Problem:
Locate the line that contains "right shoulder: (157, 166)" in the entries below, then repeat it and every following line through the line that contains "left eye: (228, 159)", exactly, and no others.

Records:
+++

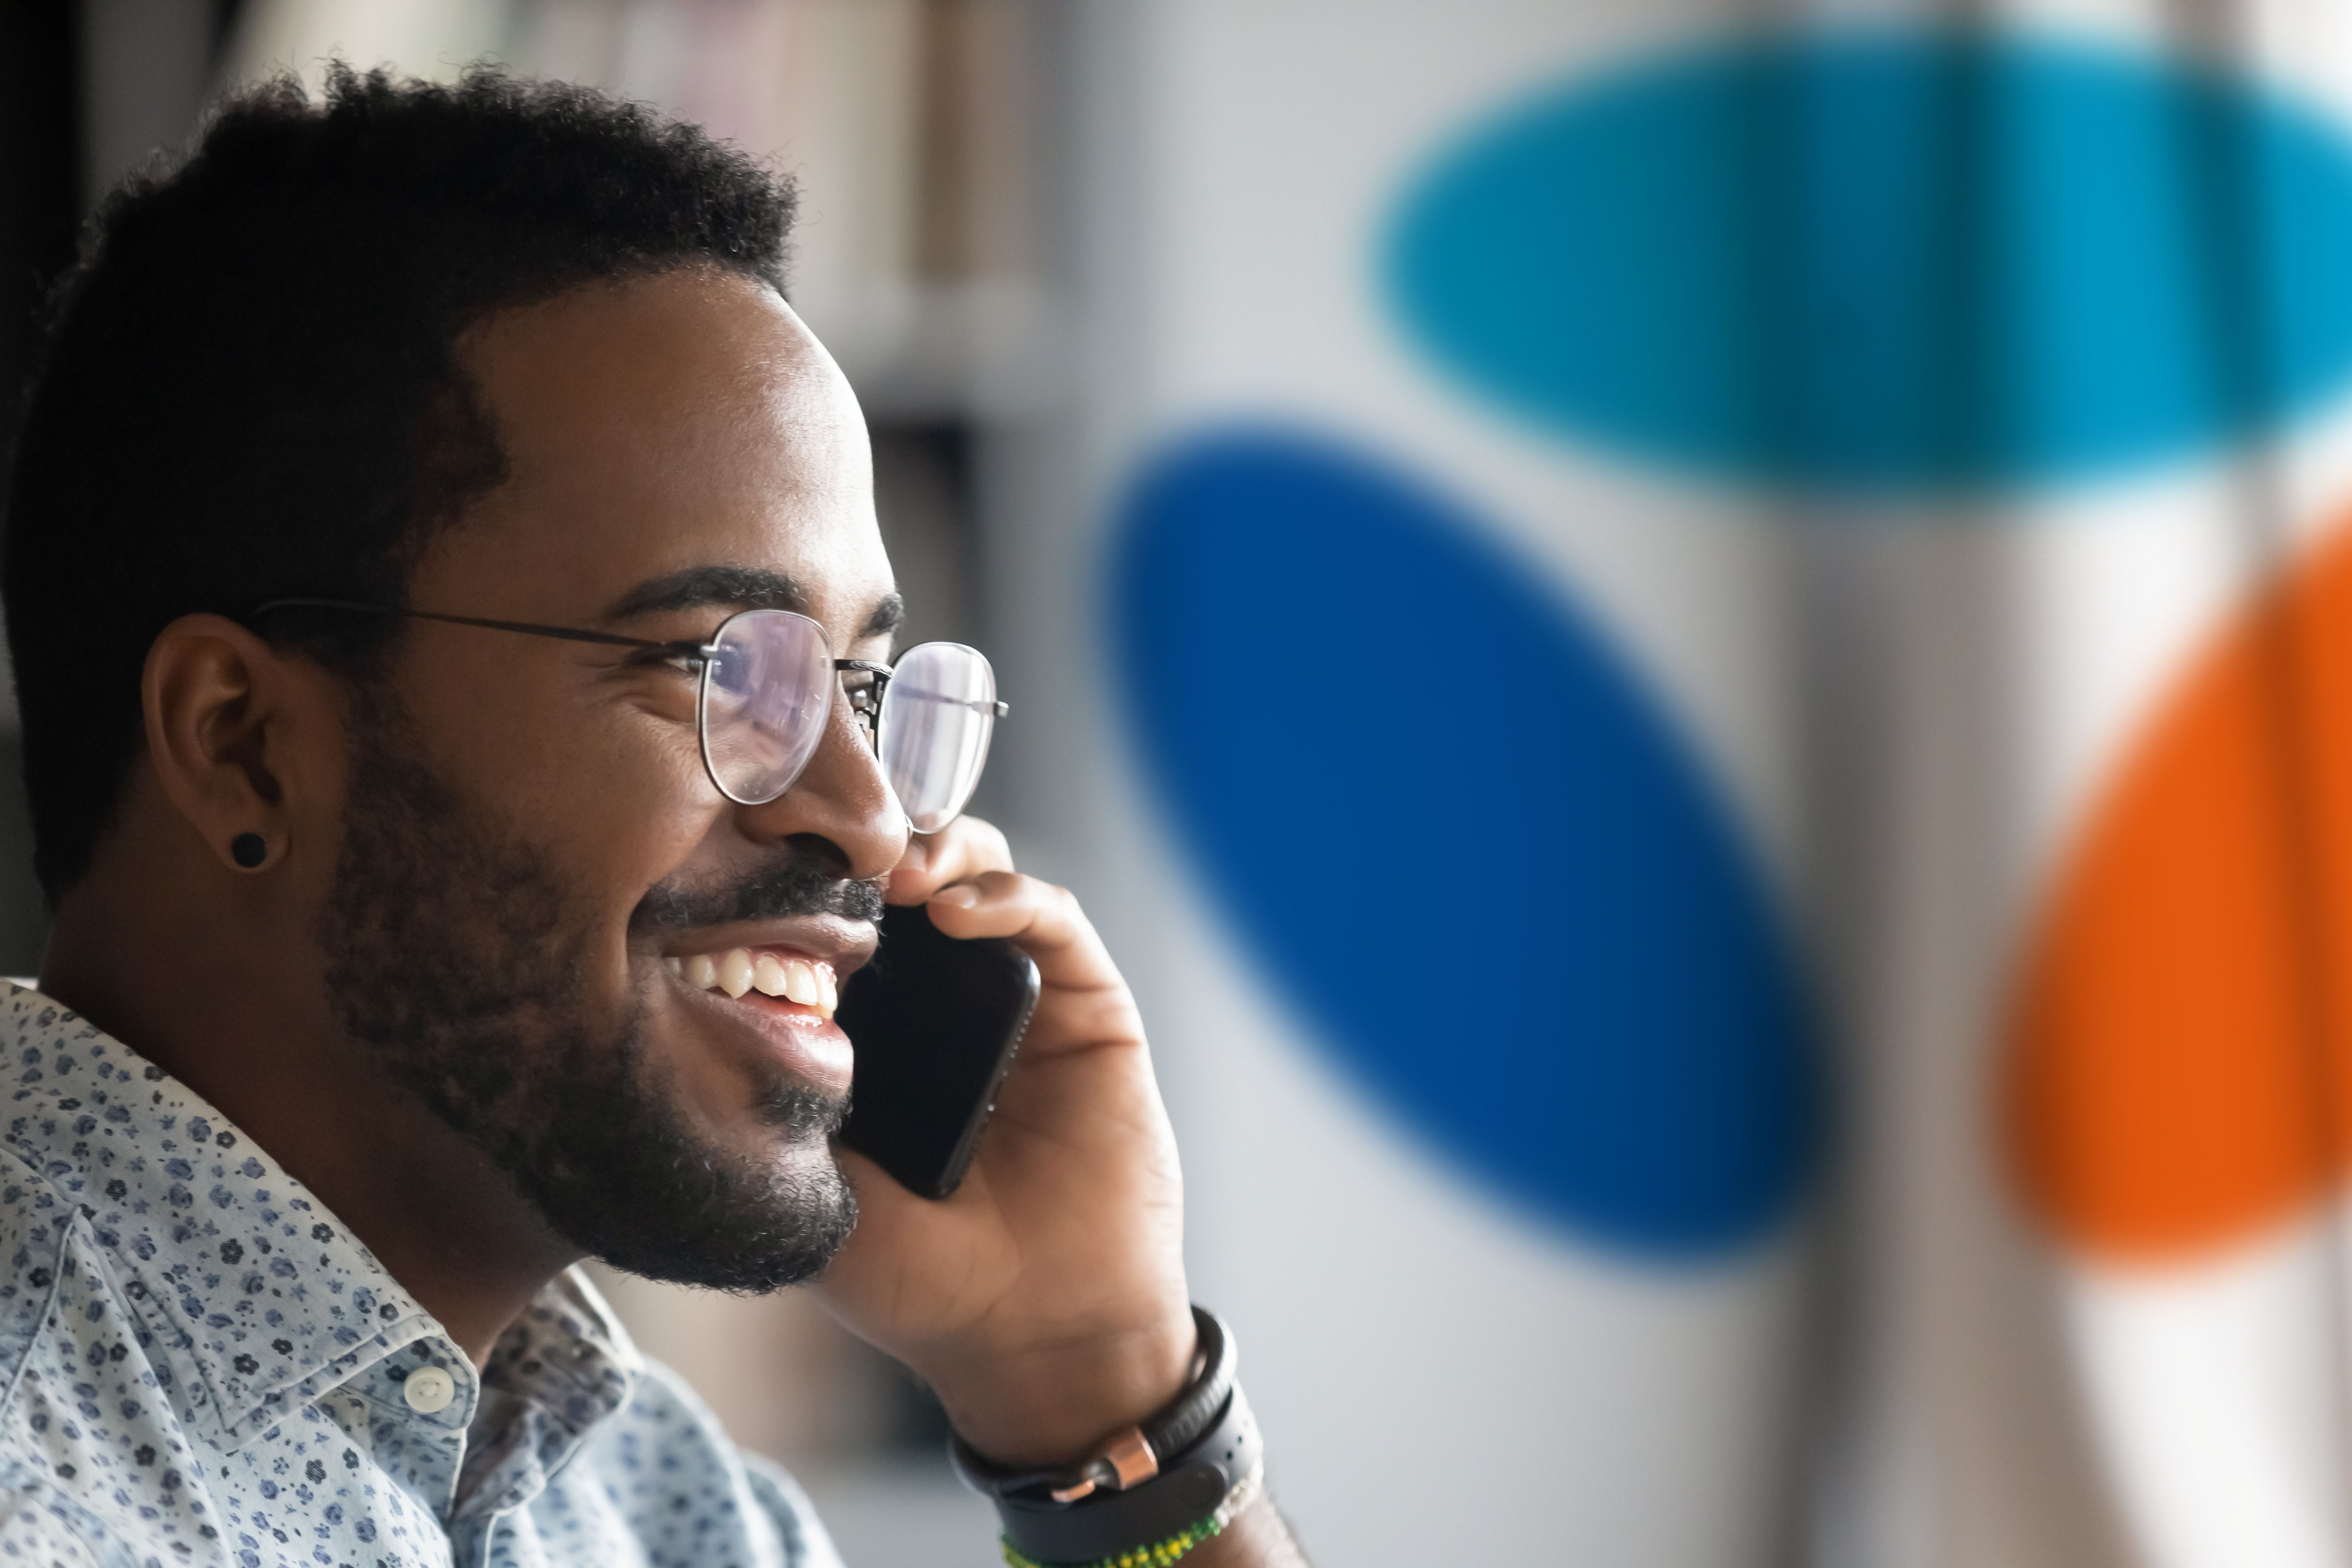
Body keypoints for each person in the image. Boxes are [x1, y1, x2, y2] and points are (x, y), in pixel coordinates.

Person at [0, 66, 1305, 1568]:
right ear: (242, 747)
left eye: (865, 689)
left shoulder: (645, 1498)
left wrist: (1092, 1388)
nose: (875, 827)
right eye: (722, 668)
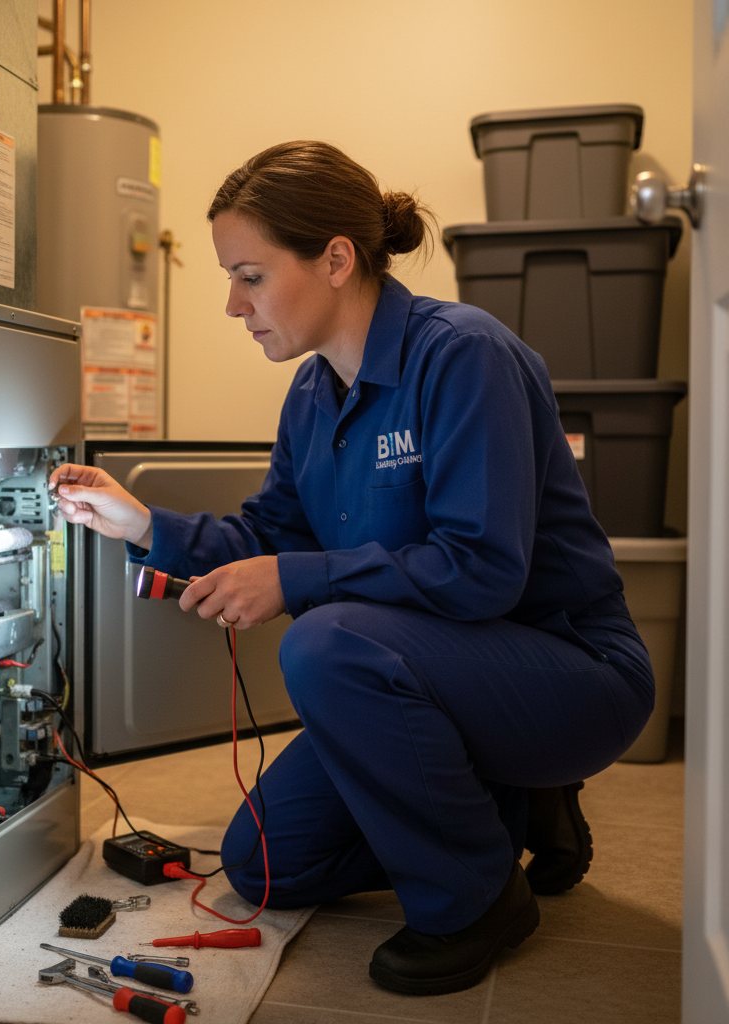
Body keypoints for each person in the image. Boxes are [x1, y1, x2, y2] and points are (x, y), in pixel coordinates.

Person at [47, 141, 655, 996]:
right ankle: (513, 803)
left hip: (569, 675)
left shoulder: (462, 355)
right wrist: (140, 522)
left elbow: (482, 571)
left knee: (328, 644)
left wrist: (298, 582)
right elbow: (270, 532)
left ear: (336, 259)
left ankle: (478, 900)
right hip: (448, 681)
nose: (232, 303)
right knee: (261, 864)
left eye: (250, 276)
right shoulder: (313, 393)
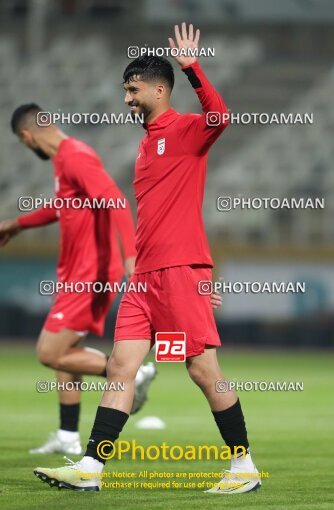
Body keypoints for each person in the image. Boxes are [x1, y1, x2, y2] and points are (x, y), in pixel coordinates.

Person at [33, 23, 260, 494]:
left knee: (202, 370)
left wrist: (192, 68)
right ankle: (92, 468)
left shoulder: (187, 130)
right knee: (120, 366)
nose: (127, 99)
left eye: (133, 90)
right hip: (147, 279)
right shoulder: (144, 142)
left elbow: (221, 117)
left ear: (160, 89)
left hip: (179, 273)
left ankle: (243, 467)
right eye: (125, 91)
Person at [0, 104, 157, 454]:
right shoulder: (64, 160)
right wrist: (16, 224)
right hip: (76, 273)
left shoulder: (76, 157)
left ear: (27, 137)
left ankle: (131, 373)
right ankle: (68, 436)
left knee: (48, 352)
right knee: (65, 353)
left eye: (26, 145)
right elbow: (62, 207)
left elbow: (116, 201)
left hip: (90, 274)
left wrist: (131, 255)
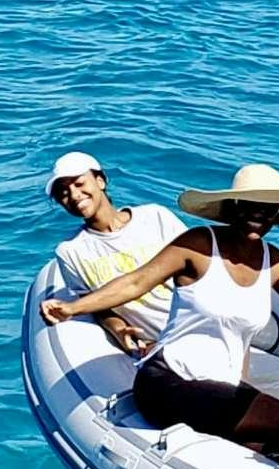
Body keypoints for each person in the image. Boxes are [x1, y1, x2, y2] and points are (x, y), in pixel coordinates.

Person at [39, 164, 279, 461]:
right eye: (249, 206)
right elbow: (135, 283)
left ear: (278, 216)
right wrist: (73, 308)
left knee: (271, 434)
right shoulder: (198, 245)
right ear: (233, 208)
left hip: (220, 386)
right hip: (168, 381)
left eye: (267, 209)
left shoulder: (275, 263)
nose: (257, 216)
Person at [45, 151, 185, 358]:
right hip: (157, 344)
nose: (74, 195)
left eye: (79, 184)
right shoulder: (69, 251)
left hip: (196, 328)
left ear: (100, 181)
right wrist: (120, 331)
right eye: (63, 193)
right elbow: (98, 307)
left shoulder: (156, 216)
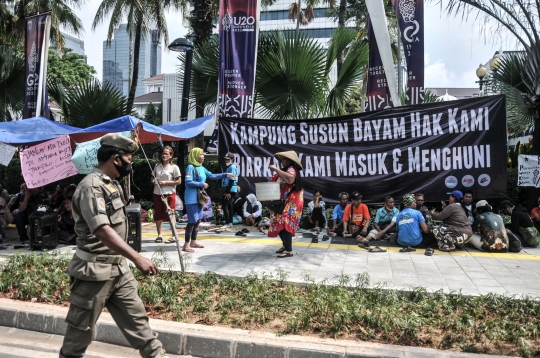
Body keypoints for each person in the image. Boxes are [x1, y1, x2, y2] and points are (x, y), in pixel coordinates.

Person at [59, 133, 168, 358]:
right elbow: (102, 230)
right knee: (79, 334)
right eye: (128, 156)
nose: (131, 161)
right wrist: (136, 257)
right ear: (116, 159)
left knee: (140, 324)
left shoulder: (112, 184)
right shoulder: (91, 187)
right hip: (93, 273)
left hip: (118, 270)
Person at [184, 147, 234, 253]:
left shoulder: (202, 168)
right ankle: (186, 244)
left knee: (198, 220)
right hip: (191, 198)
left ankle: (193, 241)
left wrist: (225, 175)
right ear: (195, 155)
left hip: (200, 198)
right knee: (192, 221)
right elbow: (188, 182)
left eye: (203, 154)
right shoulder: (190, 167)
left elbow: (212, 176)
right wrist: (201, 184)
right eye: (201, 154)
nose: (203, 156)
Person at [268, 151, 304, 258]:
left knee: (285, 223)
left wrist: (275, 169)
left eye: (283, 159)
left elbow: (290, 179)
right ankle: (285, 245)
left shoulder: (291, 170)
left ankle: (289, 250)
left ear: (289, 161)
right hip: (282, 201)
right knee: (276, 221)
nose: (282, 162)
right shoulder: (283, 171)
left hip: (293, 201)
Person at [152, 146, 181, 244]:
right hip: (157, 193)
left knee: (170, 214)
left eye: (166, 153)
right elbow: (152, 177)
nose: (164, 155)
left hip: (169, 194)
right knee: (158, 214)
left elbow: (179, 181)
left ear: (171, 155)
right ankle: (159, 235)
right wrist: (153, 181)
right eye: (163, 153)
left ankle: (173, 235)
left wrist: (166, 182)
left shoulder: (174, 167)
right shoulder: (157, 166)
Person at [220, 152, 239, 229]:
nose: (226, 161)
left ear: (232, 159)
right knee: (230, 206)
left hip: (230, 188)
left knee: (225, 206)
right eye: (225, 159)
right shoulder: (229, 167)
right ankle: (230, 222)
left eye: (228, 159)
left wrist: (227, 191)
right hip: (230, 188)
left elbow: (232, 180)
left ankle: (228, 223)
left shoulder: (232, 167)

+++

Result for this exercise:
right shoulder: (157, 166)
Person at [220, 152, 239, 229]:
nose: (226, 161)
left ear: (232, 159)
right knee: (230, 206)
left hip: (230, 188)
left knee: (225, 206)
right eye: (225, 159)
right shoulder: (229, 167)
right ankle: (230, 222)
left eye: (228, 159)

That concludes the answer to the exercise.